Slashdot Mirror


Harvard/MIT Student Creates GPU Database, Hacker-Style

First time accepted submitter IamIanB writes "Harvard Middle Eastern Studies student Todd Mostak's first tangle with big data didn't go well; trying to process and map 40 million geolocated tweets from the Arab Spring uprising took days. So while taking a database course across town at MIT, he developed a massively parallel database that uses GeForce Titan GPUs to do the data processing. The system sees 70x performance increases over CPU-based systems, and can out crunch a 1000 node MapReduce cluster, in some cases. All for around $5,000 worth of hardware. Mostak plans to release the system under an open source license; you can play with a data set of 125 million tweets hosted at Harvard's WorldMap and see the millisecond response time." I seem to recall a dedicated database query processor that worked by having a few hundred really small processors that was integrated with INGRES in the '80s.

3 of 135 comments (clear)

  1. Re:I'm not a computer scientist, and... by Anonymous Coward · · Score: 4, Insightful

    Sprinters can run really fast. So, if speed is important in other sports, why aren't the other sports full of sprinters? Because being good at one thing doesn't mean you're well-suited to do everything. A sprinter who can't throw a ball is going to be terrible at a lot of sports.

  2. Re:I'm not a computer scientist, and... by anagama · · Score: 3, Insightful

    I think you totally missed his point -- tin whiskers on your circuit board? Blown caps?

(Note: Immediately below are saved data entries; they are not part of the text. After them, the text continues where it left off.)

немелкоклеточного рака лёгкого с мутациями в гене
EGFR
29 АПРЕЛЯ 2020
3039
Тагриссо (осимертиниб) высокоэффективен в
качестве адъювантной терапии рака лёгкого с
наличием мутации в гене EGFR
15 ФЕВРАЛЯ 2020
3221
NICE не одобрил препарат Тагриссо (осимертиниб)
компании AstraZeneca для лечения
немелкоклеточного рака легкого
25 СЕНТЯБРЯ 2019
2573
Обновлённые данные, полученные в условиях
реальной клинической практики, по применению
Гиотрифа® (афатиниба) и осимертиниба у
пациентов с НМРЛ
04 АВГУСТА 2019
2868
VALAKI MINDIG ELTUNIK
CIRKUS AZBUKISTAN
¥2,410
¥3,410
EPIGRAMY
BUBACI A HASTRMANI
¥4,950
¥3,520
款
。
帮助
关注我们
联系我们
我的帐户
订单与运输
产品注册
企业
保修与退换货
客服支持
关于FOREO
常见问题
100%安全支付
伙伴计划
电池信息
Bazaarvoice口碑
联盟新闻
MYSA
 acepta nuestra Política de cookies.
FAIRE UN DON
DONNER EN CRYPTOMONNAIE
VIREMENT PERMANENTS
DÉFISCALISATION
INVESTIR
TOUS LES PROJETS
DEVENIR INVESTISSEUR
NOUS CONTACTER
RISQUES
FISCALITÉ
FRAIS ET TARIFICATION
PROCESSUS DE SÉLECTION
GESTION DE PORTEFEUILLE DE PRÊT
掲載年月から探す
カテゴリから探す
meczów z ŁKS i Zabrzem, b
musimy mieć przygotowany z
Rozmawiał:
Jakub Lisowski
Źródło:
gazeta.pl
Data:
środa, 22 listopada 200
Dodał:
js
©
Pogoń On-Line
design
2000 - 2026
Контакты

    The fact that 9 women can have 9 babies in 9 months for an average rate of 1/mo, does not disprove the assertion 9 women cannot have __a__ (i.e. a single) baby in one month. You're talking about something totally different and being awfully smug about it to boot.

    --
    What changed under Obama? Nothing Good
  3. Re:Q: Whats better than a GPU database? by tmostak · · Score: 3, Insightful

    Try to heatmap or do hierarchical clustering on a billion rows in a few milliseconds with just the aid of indexes - not all applications need lots of cores and high memory bandwidth - but some do.